▶ **ACTIVITY**: In your copy, include every record exactly and no pictures.

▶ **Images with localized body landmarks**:
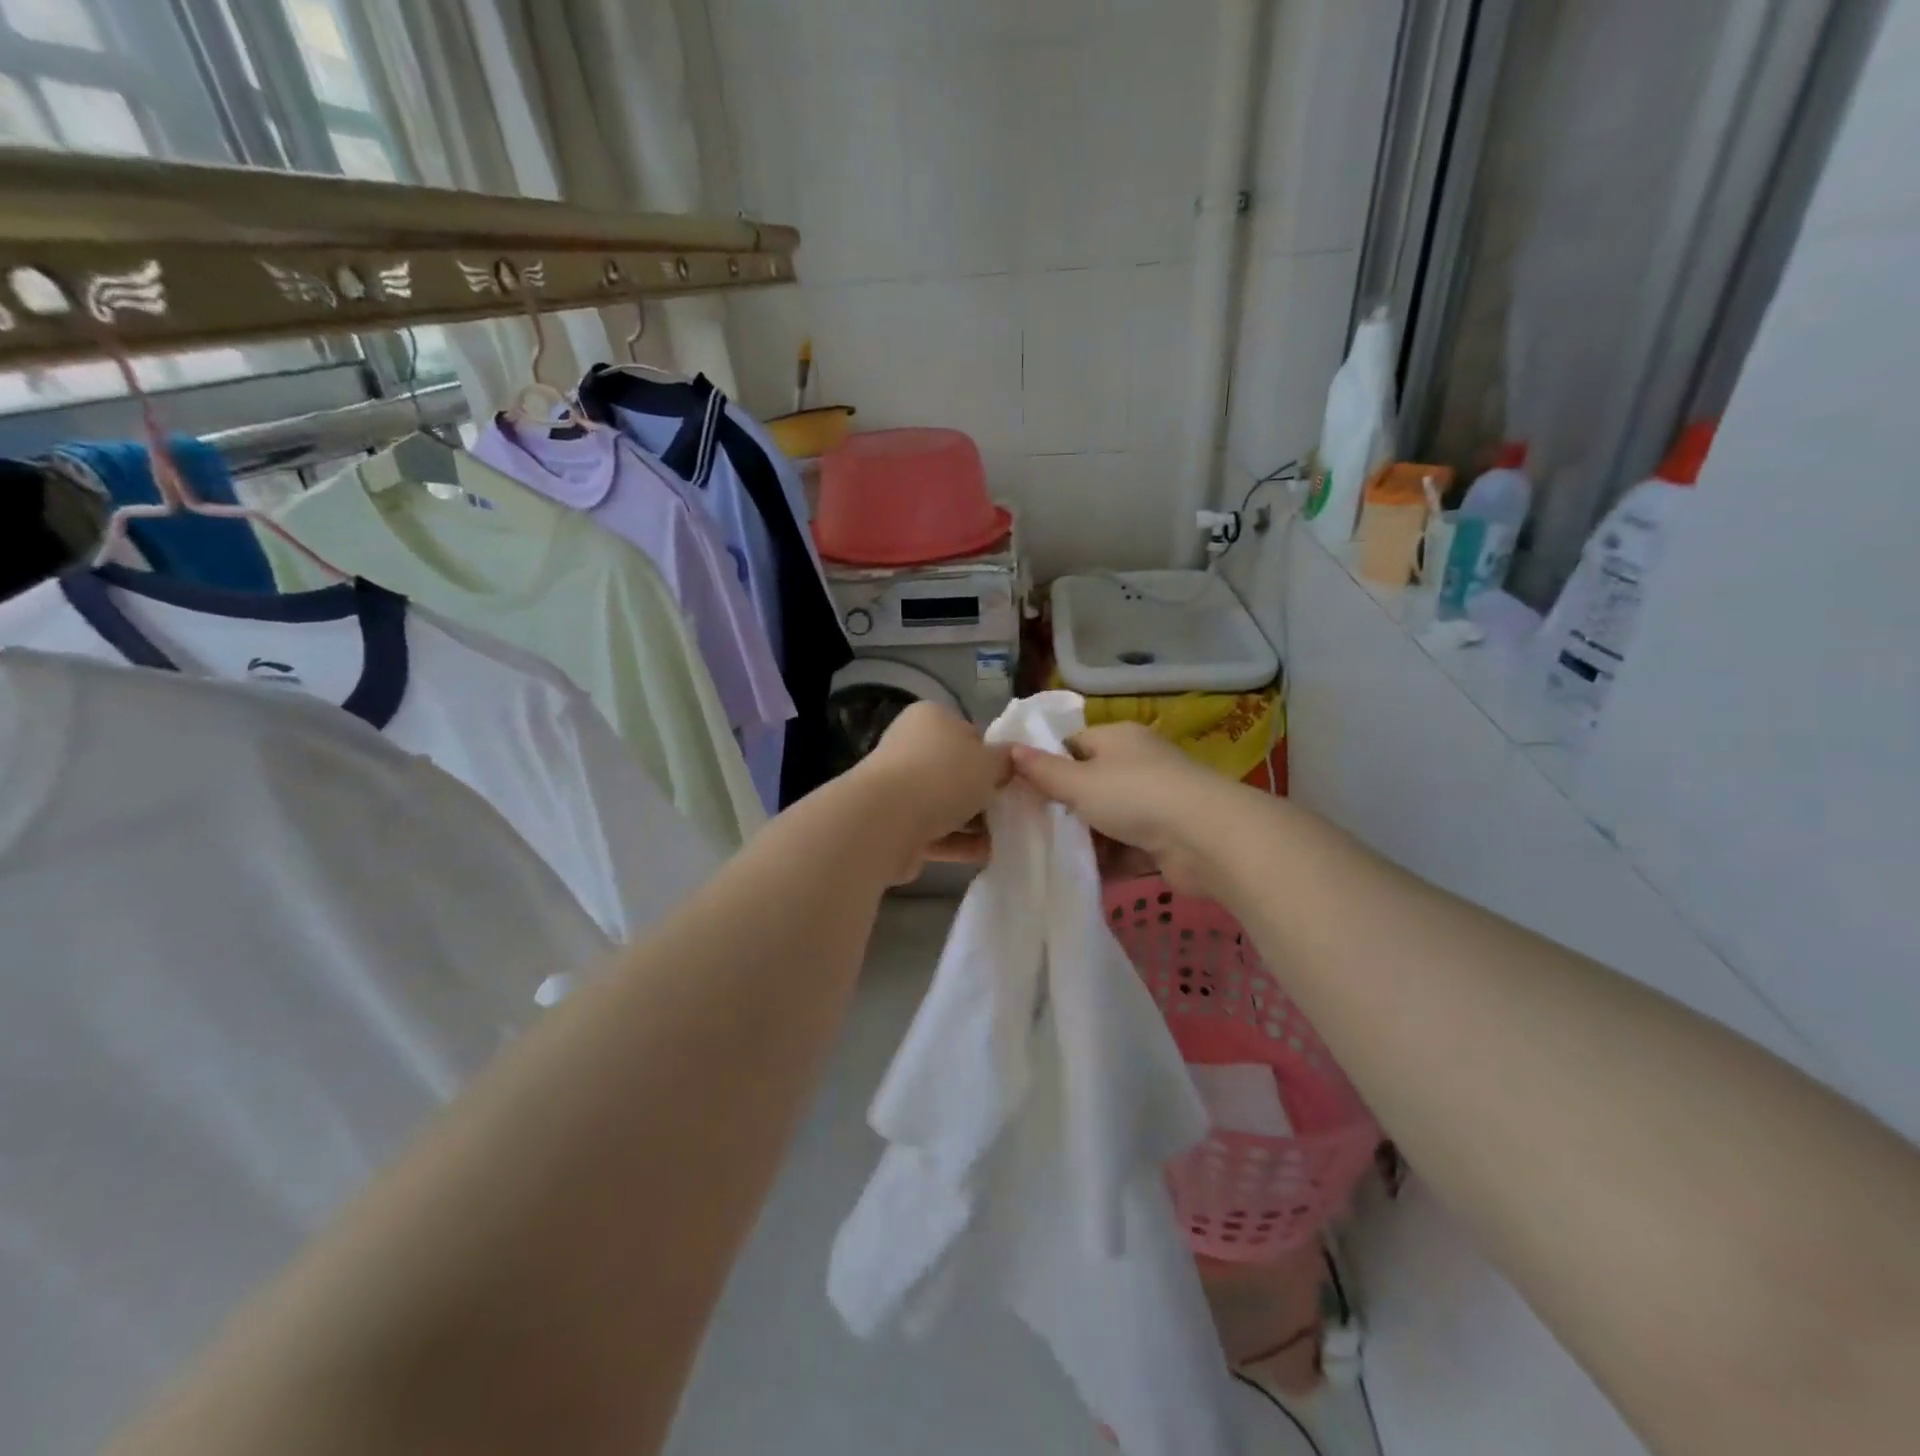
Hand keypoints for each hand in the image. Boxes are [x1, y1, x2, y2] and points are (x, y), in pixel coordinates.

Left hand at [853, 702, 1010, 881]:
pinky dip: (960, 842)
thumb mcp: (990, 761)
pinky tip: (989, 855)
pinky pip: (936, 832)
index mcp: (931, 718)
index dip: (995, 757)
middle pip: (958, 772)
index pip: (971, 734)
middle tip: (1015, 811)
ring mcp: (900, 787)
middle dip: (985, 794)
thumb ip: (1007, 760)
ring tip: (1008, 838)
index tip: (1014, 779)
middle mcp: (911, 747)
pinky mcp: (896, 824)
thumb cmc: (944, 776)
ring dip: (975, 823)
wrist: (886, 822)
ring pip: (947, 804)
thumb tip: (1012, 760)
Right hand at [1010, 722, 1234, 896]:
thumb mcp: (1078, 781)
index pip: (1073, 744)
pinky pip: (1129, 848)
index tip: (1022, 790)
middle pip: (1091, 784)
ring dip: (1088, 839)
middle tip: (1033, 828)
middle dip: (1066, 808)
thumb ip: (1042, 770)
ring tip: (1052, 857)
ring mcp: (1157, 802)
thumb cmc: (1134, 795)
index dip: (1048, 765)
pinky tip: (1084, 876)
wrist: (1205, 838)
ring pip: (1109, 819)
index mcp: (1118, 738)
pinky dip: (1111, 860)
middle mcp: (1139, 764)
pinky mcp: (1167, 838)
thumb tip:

▶ **THE ANSWER**:
Hand keypoints for each hand in the image. Boxes are [x1, y1, x2, y2] and points are (x, y), in pixel coordinates.

Left hand at [853, 702, 1010, 881]:
pinky dip: (960, 842)
thumb mcp: (990, 761)
pinky tip: (989, 855)
pinky pip: (936, 832)
index mcp: (931, 718)
index dip: (995, 757)
middle pip: (958, 772)
index pip: (971, 734)
middle tip: (1015, 811)
ring mcp: (900, 787)
middle dip: (985, 794)
thumb ip: (1007, 760)
ring tip: (1008, 838)
index tip: (1014, 779)
middle mcp: (911, 747)
pinky mcp: (896, 824)
thumb cmc: (944, 776)
ring dip: (975, 823)
wrist: (886, 822)
ring pip: (947, 804)
thumb tip: (1012, 760)
Right hand at [1010, 722, 1234, 896]:
thumb mcp: (1078, 781)
index pip: (1073, 744)
pinky pip: (1129, 848)
index tip: (1022, 790)
middle pip: (1091, 784)
ring dip: (1088, 839)
middle tip: (1033, 828)
middle dip: (1066, 808)
thumb ip: (1042, 770)
ring tip: (1052, 857)
ring mcp: (1157, 802)
thumb cmc: (1134, 795)
index dip: (1048, 765)
pinky tip: (1084, 876)
wrist: (1205, 838)
ring pip: (1109, 819)
index mcp: (1118, 738)
pinky dip: (1111, 860)
middle mcp: (1139, 764)
pinky mcp: (1167, 838)
thumb tip:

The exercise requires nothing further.